O feijão figura como principal alimento do brasileiro, com 182,9 g por dia; a seguir vêm o arroz (160,3g/dia) e a carne bovina (63,2 g/ dia). Sucos (145,0 g/ dia), refrigerantes (94,7 g/ dia) e café (215,1 g/ dia) também estão no topo da lista.
O consumo de refrigerante normal por dia mais o de refrigerante diet (5,5g/dia), multiplicado pelas mais de 160 milhões de pessoas com 10 anos ou mais estimadas na pesquisa, totaliza mais de 15 milhões de litros por dia.
O baixo consumo de fibras está presente em 68% da população. Estes dados, para o IBGE, confirmam os grandes percentuais de inadequação da alimentação da população brasileira.Entre os grupos de alimentos estudados, o biscoito recheado destacou-se como um dos mais importantes marcadores de consumo não saudável, seguido pelos refrigerantes, doces, pizza e salgadinhos industrializados.
Quem consumia biscoito com recheio, também ingeria mais calorias no final do dia. A má notícia é que grande parte desta energia vem da gordura e do açúcar.

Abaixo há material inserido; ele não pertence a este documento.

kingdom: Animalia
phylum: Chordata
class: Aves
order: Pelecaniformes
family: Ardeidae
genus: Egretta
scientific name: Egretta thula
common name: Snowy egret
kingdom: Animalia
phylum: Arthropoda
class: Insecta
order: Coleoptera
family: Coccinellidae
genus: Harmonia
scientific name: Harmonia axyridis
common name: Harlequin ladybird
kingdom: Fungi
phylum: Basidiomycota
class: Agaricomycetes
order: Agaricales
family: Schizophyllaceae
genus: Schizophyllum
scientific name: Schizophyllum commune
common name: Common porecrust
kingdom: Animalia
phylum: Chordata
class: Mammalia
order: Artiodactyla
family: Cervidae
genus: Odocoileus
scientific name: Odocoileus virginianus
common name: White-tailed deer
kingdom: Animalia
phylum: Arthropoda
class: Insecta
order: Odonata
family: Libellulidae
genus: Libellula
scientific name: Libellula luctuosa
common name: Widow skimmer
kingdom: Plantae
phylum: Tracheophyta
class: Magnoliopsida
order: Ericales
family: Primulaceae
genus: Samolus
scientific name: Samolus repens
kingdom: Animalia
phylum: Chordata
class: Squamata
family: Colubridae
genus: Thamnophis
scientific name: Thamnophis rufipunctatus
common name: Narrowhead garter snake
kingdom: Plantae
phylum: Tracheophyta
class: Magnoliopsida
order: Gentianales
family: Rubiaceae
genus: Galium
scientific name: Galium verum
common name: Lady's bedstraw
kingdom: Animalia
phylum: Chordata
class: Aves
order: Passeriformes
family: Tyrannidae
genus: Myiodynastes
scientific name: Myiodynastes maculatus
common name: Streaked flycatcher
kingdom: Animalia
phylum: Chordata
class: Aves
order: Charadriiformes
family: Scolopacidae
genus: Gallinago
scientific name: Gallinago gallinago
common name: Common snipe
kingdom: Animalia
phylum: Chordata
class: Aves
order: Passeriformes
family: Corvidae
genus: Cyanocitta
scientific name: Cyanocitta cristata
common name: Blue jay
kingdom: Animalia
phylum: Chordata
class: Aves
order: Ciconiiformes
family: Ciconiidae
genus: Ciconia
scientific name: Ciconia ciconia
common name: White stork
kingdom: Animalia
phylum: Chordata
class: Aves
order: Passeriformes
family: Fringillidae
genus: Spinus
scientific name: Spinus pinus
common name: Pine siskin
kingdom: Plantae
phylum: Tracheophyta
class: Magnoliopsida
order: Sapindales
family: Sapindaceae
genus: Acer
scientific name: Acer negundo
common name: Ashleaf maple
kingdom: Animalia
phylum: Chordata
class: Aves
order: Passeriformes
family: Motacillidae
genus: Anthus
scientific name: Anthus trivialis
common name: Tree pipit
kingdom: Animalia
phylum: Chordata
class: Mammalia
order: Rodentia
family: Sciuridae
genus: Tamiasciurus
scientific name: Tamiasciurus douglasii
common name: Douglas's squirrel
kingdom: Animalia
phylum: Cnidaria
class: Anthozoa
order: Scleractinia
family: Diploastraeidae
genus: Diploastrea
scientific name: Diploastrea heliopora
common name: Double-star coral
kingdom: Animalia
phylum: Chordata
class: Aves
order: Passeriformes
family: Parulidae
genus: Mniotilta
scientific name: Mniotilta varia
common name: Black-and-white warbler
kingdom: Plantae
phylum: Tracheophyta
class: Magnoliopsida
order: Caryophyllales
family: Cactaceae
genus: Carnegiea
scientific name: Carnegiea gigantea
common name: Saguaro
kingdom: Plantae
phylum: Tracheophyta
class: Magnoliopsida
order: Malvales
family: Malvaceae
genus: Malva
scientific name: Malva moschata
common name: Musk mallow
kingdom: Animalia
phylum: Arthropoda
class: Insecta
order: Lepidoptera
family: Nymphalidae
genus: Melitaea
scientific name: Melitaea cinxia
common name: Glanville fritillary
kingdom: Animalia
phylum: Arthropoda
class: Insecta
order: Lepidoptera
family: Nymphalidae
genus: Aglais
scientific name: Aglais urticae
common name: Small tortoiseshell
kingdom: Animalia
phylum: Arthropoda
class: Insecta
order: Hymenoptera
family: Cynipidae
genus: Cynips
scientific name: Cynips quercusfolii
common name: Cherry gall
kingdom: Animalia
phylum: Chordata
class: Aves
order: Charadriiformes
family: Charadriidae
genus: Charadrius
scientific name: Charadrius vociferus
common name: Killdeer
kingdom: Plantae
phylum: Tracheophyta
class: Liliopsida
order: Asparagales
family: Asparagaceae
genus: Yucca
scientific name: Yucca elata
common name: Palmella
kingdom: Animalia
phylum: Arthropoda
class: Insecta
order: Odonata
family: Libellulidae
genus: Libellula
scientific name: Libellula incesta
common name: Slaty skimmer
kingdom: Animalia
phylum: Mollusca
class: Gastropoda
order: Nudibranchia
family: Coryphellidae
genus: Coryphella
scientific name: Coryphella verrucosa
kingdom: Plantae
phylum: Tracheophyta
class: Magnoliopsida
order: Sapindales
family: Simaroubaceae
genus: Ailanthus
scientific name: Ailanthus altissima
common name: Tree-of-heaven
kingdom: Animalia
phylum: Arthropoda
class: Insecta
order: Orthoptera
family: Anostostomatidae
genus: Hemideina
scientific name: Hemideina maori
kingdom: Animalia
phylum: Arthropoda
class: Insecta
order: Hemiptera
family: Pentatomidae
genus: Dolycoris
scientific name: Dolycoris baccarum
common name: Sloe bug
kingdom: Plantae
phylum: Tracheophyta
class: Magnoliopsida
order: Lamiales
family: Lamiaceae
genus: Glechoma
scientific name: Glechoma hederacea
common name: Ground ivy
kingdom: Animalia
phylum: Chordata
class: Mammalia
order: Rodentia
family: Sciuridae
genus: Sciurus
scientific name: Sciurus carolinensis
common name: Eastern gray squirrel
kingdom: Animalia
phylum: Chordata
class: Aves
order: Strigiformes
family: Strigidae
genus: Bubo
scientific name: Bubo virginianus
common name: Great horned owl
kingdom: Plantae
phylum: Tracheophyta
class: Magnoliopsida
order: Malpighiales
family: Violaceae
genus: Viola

Os homens comem menos verduras, saladas, frutas e doces do que as mulheres. Já o consumo de cerveja e bebidas destiladas deles é, aproximadamente, cinco vezes maior do que o delas.Outra característica encontrada é que quanto maior a classe social, maior é o consumo de alimentos não saudáveis, embora aumente também a ingestão de frutas e verduras. O consumo de refrigerantes aumenta com a renda e o refrigerante diet é quase inexistente na dieta das menores classes.